Manohar Dhungana, the chief administrative officer of Mangala Rural Municipality, attributed the low capital expenditure to a shortage of employees.
“All five wards are without a secretary for months. This has affected project implementation,” he said. Dhungana claimed that work on 130 of the total 135 development projects is underway.
According to him, works on five development projects in various places have been disrupted due to disputes between the local people and the consumers’ committees. Subedi claimed that the capital expenditure will increase significantly in the last three months of the current fiscal year.
The capital expenditure of Malika Rural Municipality, Raghuganga Rural Municipality and Dhawalagiri Rural Municipality is around 22, 23 and 24 percent respectively.
According to Gopal Sharma, the chief executive officer of Dhawalagiri Rural Municipality, the project agreement of 87 development projects was signed in the current fiscal year.

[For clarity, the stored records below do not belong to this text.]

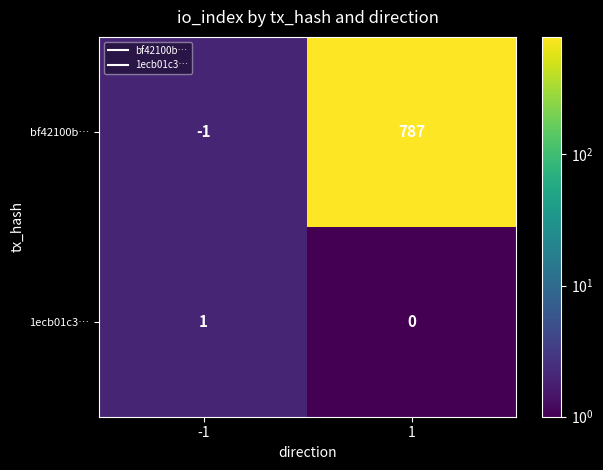

Rank the series by their maximum value, from lowest to highest.

1ecb01c3…, bf42100b…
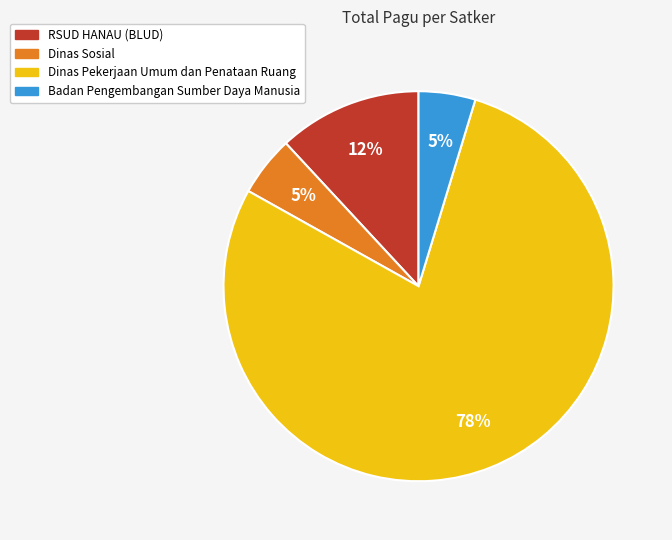

To the nearest percent, what is the average slice percentage?

25%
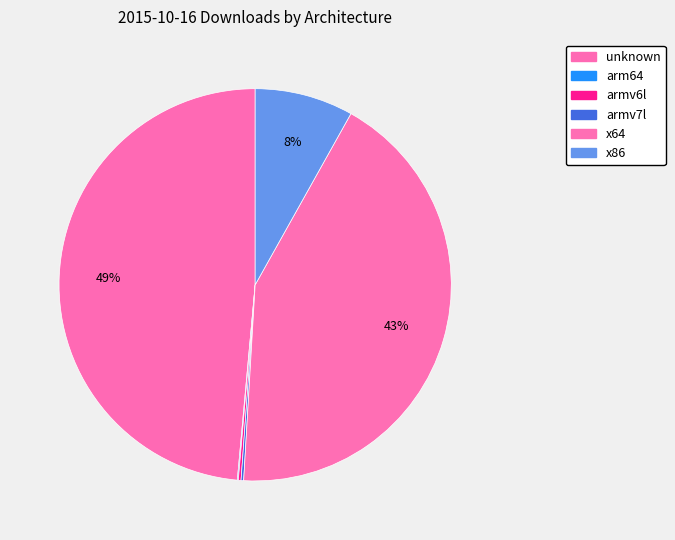

Which has a higher value, armv7l or arm64?

armv7l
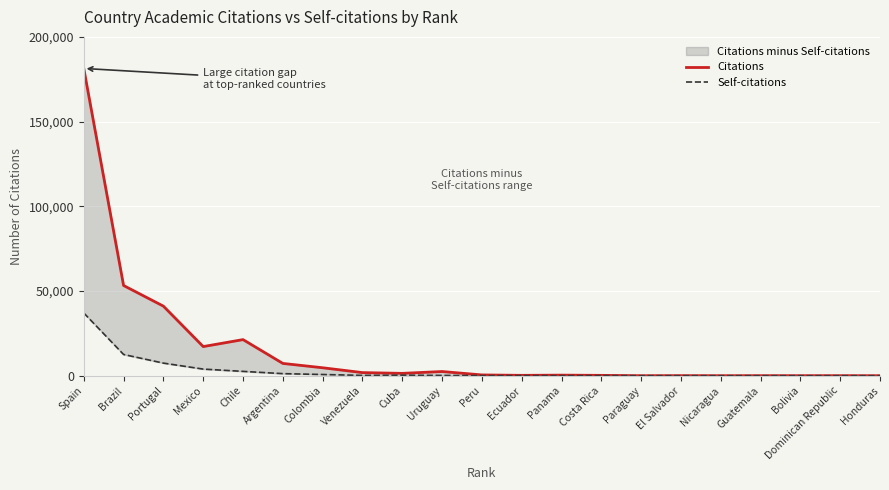

True or false: Self-citations has a value of 318 at Cuba.

True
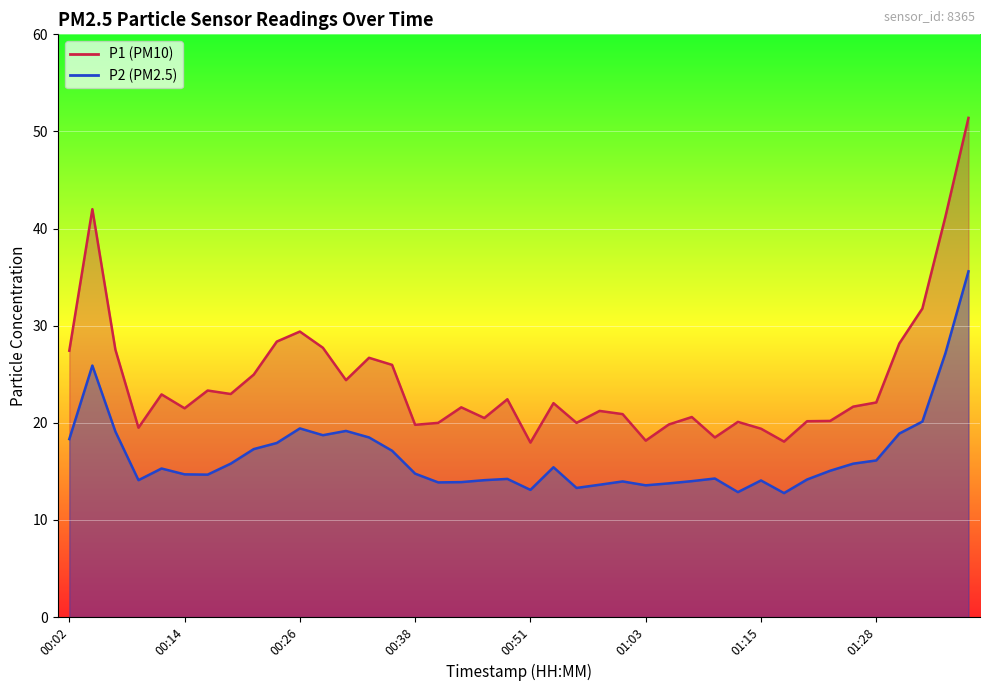

True or false: P2 has more than 2 points higher than both neighbors.

True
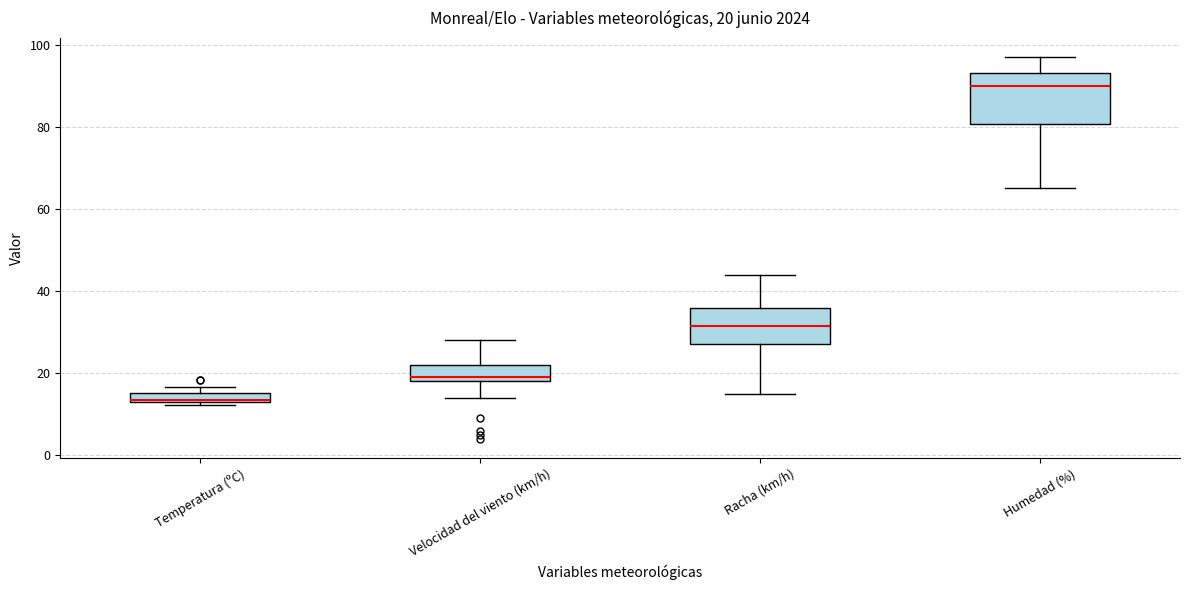

Comparing the boxes themselves (not the whiskers), which one is the tallest?

Humedad (%)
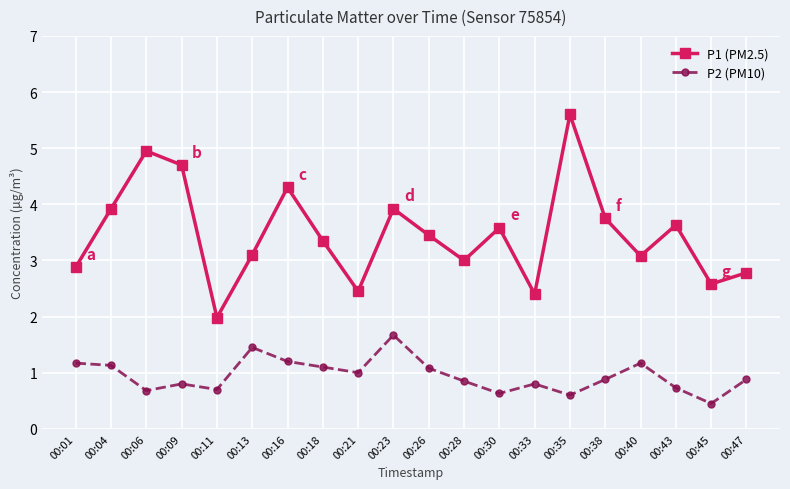

What is the greatest value displayed?

5.6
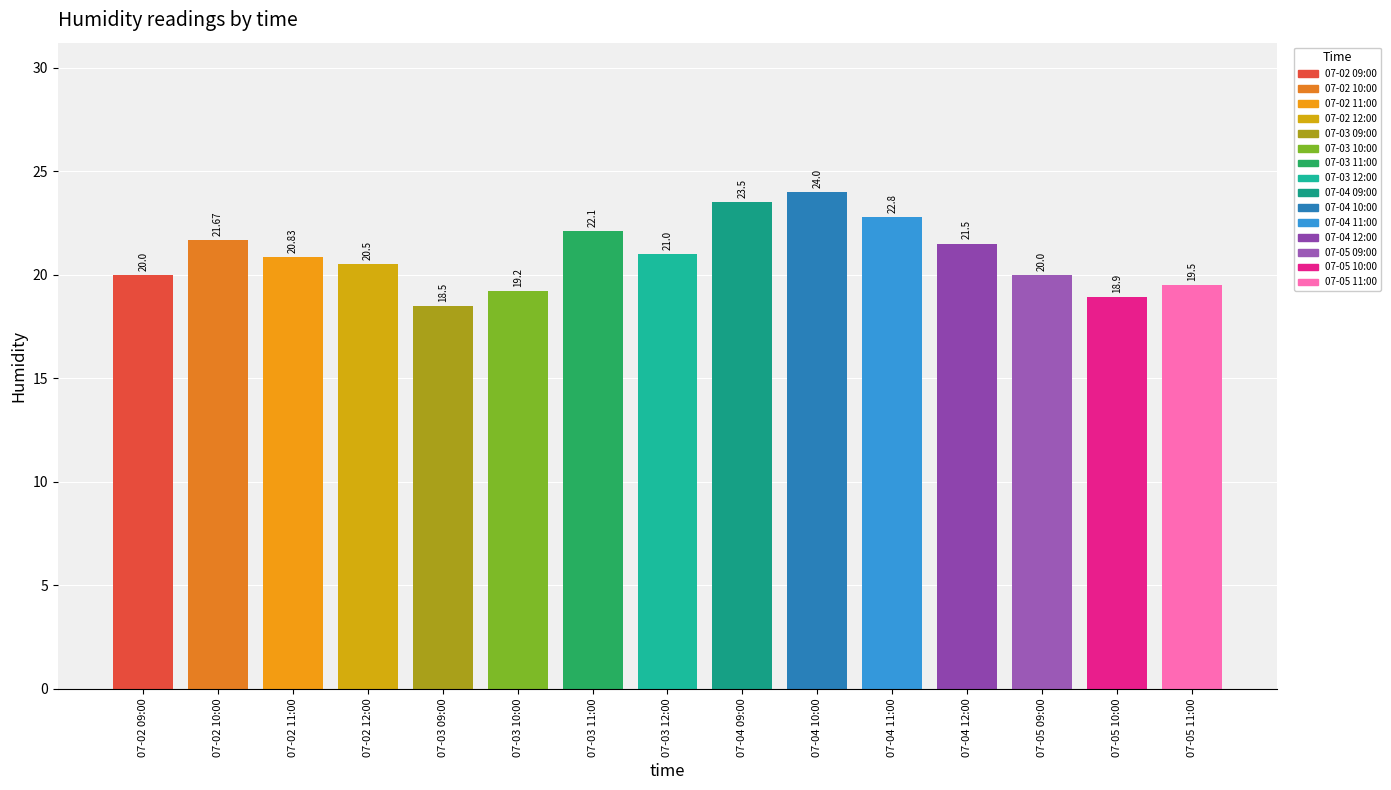

How many bars are there in total?

15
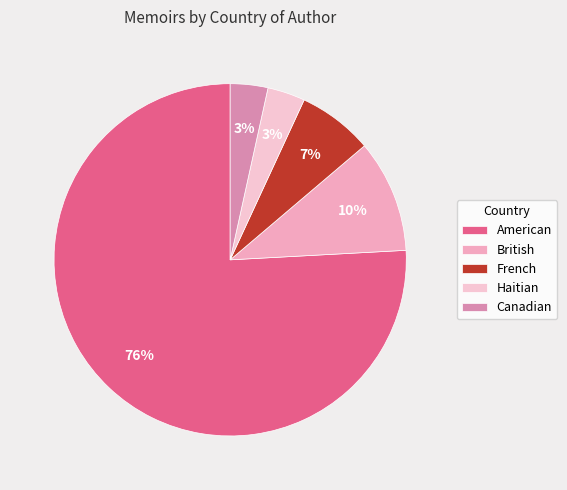

Count the number of slices in the pie.

5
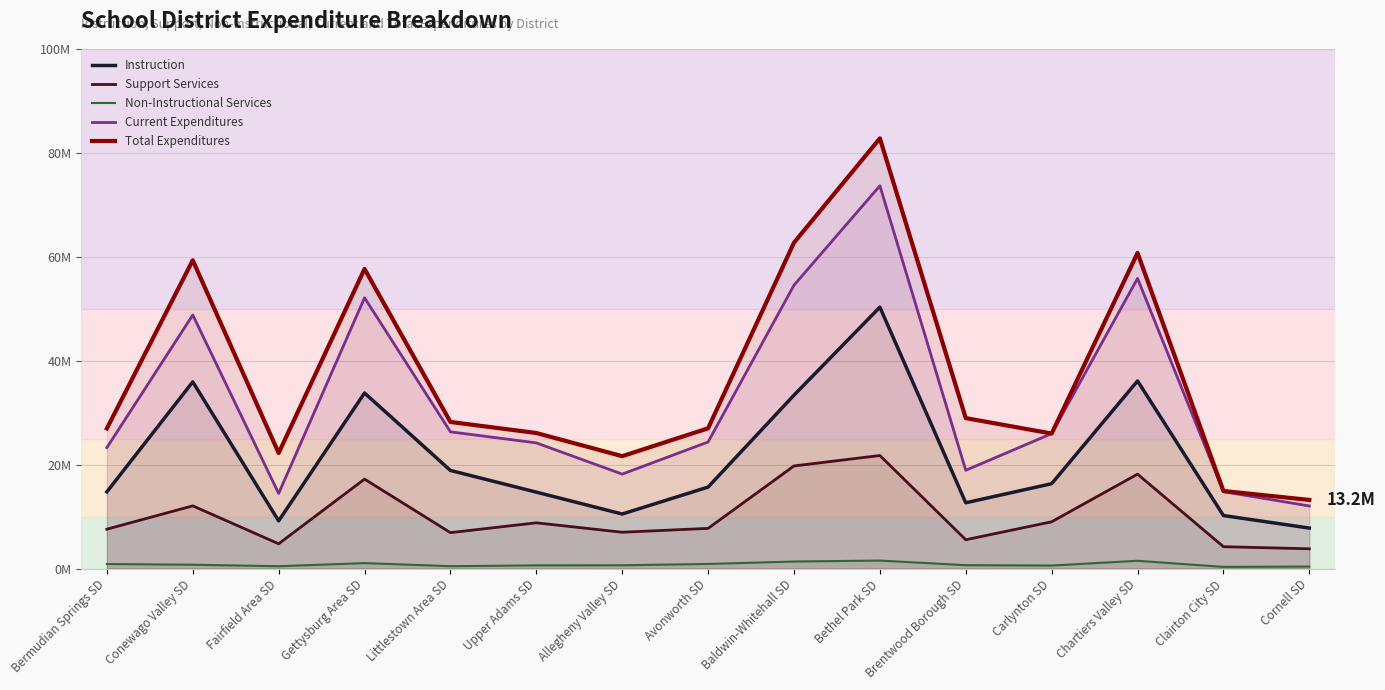

Is the value of Total Expenditures at Allegheny Valley SD greater than the value of Current Expenditures at Cornell SD?

Yes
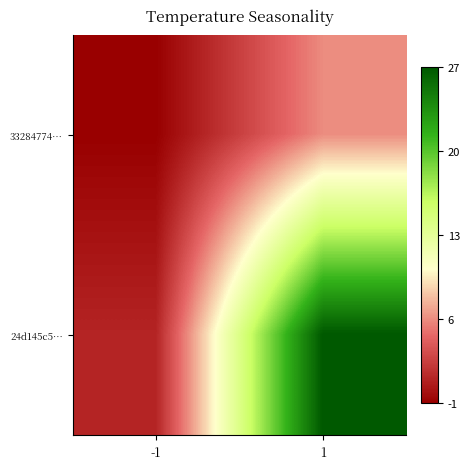

What is the difference between the highest and lowest values at 1?

21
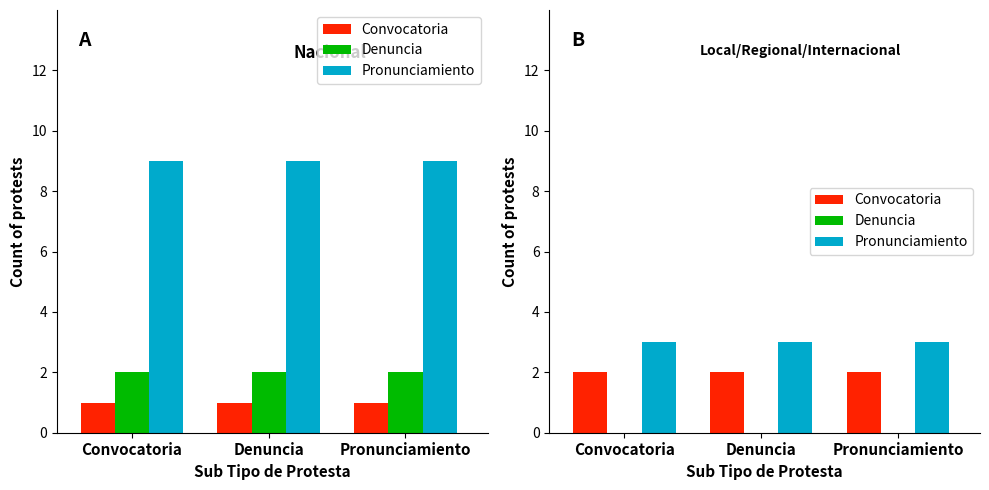

At which label does Pronunciamiento reach its peak?

Convocatoria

“As many as 81 projects have been completed so far. The development expenditure seems low, as the last payment of those projects is not issued due to some technical problems,” said Sharma. He further claimed that natural disasters were another cause behind the low capital expenditure.
“Works on some development projects selected by the rural municipality have been affected, as the local body had to spend a large amount of budget in rescue, relief and rehabilitation of people affected by the natural disasters,” he said.
The capital expenditure rate is slightly high in Beni Municipality. According to account officer Ratna KC, the capital expenditure is 35.91 percent within the second quarter of the current fiscal year. The recurrent expenditure of the municipality is 51.18 percent.